**Dataset content**
********************

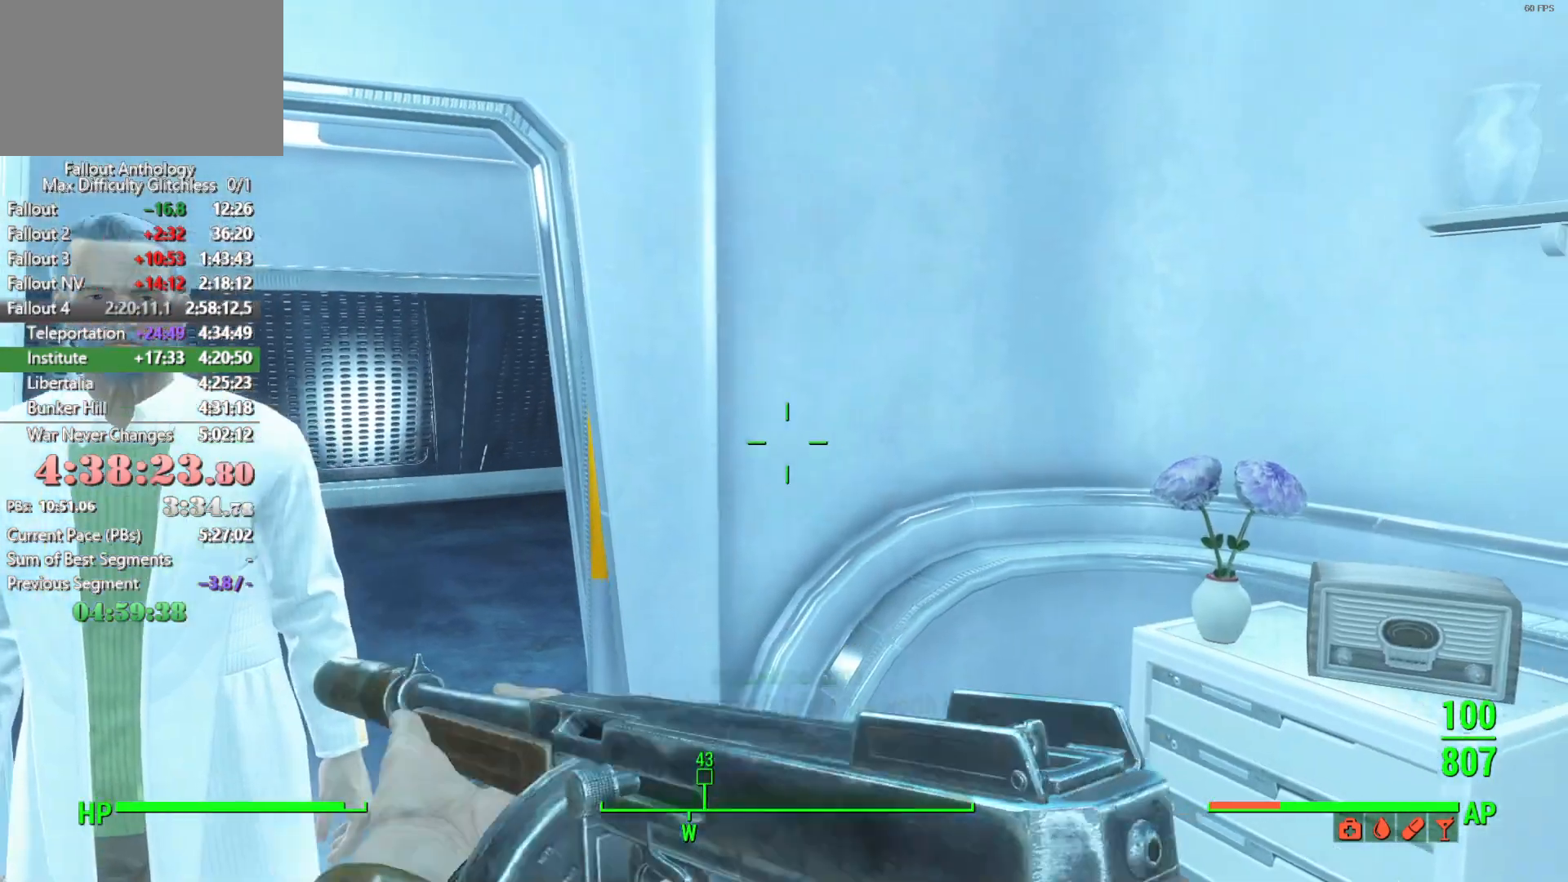
Gameplay with keyboard and mouse; each line is a JSON object with the keys and mouse buttons held at the frame after it. "events" lists presses ("down") and releases ("up") of "1", "2", "3", "4", "5", "a", "alt", "c", "caps_lock", "ctrl", "d", "down", "e", "f", "g", "left", "q", "r", "return", "right", "s", "shift", "space", "t", "tab", "up", "v", "w", "x", "z", "mouse_left", "mouse_right", "mouse_mb4", "mouse_mb5", "mouse_wheel_up" and "mouse_wheel_down" between this image and that frame as [ms after this image, input, new state], when the widget could be followed in between. "mouse_left", "mouse_right", "mouse_mb4", "mouse_mb5", "mouse_wheel_up", "mouse_wheel_down" = the "left", "right", "mb4", "mb5", "wheel_up", "wheel_down" buttons of the "mouse" list. No other keys are recorded. "mouse_move" is the direction in which the mouse moves at that frame (one of eight, or "still"), when it could be read.
{"keys": ["down"], "mouse": [], "mouse_move": "still", "events": [[66, "down", "down"], [166, "down", "up"], [250, "down", "down"], [400, "down", "up"], [450, "down", "down"]]}
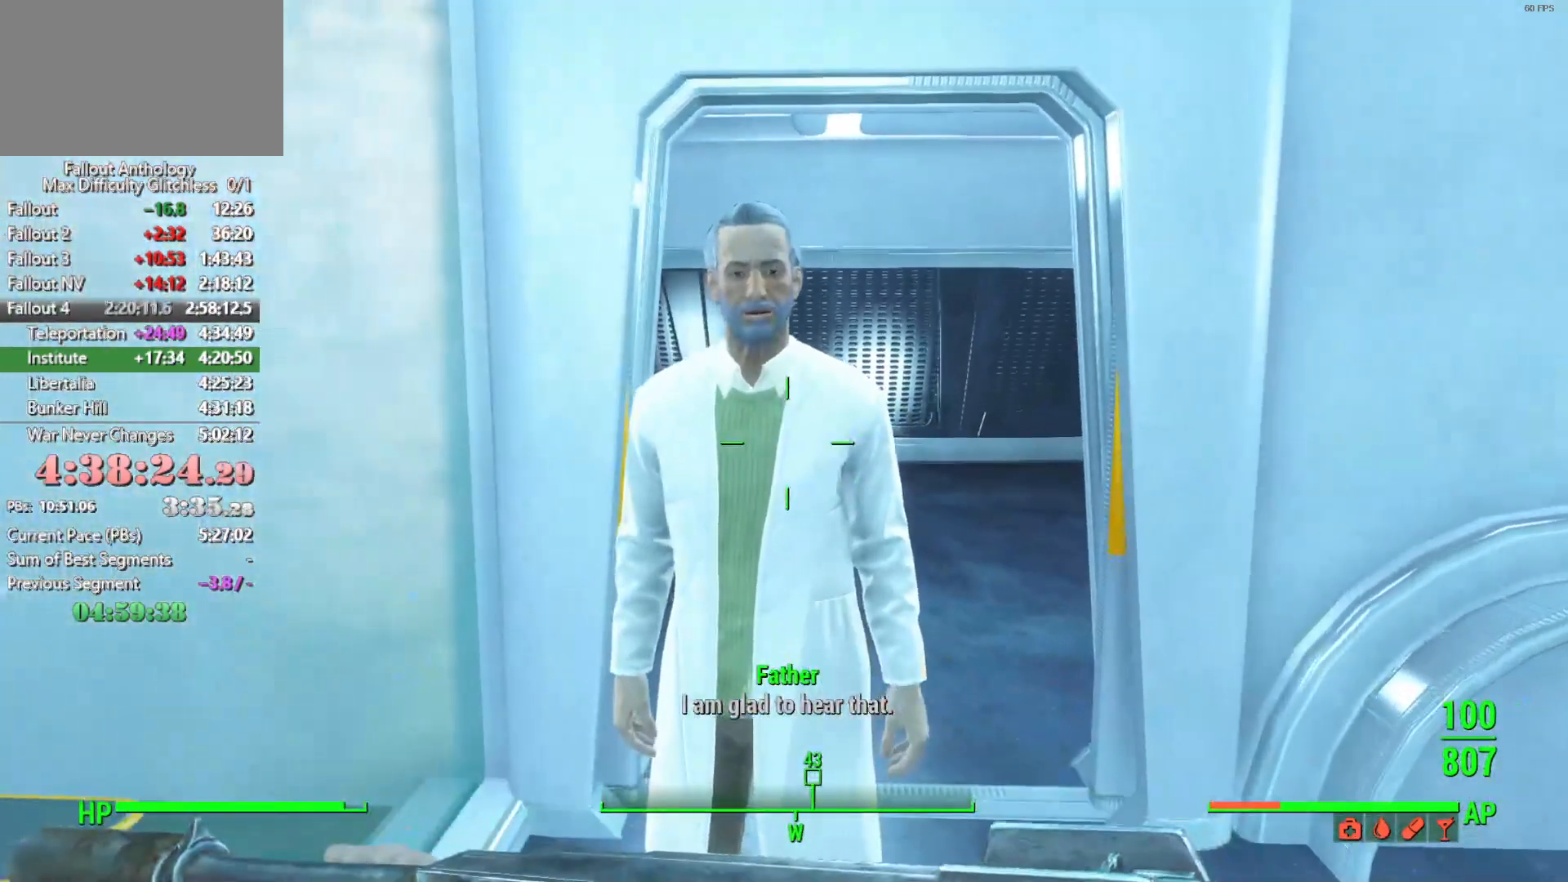
{"keys": [], "mouse": [], "mouse_move": "still", "events": [[33, "down", "up"], [133, "down", "down"], [233, "down", "up"], [266, "down", "down"], [366, "down", "up"], [416, "down", "down"], [500, "down", "up"]]}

********************

**Exercise objective**
Restate the data word for word without pictures.

**Task result**
Gameplay with keyboard and mouse; each line is a JSON object with the keys and mouse buttons held at the frame after it. "events" lists presses ("down") and releases ("up") of "1", "2", "3", "4", "5", "a", "alt", "c", "caps_lock", "ctrl", "d", "down", "e", "f", "g", "left", "q", "r", "return", "right", "s", "shift", "space", "t", "tab", "up", "v", "w", "x", "z", "mouse_left", "mouse_right", "mouse_mb4", "mouse_mb5", "mouse_wheel_up" and "mouse_wheel_down" between this image and that frame as [ms after this image, input, new state], when the widget could be followed in between. "mouse_left", "mouse_right", "mouse_mb4", "mouse_mb5", "mouse_wheel_up", "mouse_wheel_down" = the "left", "right", "mb4", "mb5", "wheel_up", "wheel_down" buttons of the "mouse" list. No other keys are recorded. "mouse_move" is the direction in which the mouse moves at that frame (one of eight, or "still"), when it could be read.
{"keys": ["down"], "mouse": [], "mouse_move": "still", "events": [[66, "down", "down"], [166, "down", "up"], [250, "down", "down"], [400, "down", "up"], [450, "down", "down"]]}
{"keys": [], "mouse": [], "mouse_move": "still", "events": [[33, "down", "up"], [133, "down", "down"], [233, "down", "up"], [266, "down", "down"], [366, "down", "up"], [416, "down", "down"], [500, "down", "up"]]}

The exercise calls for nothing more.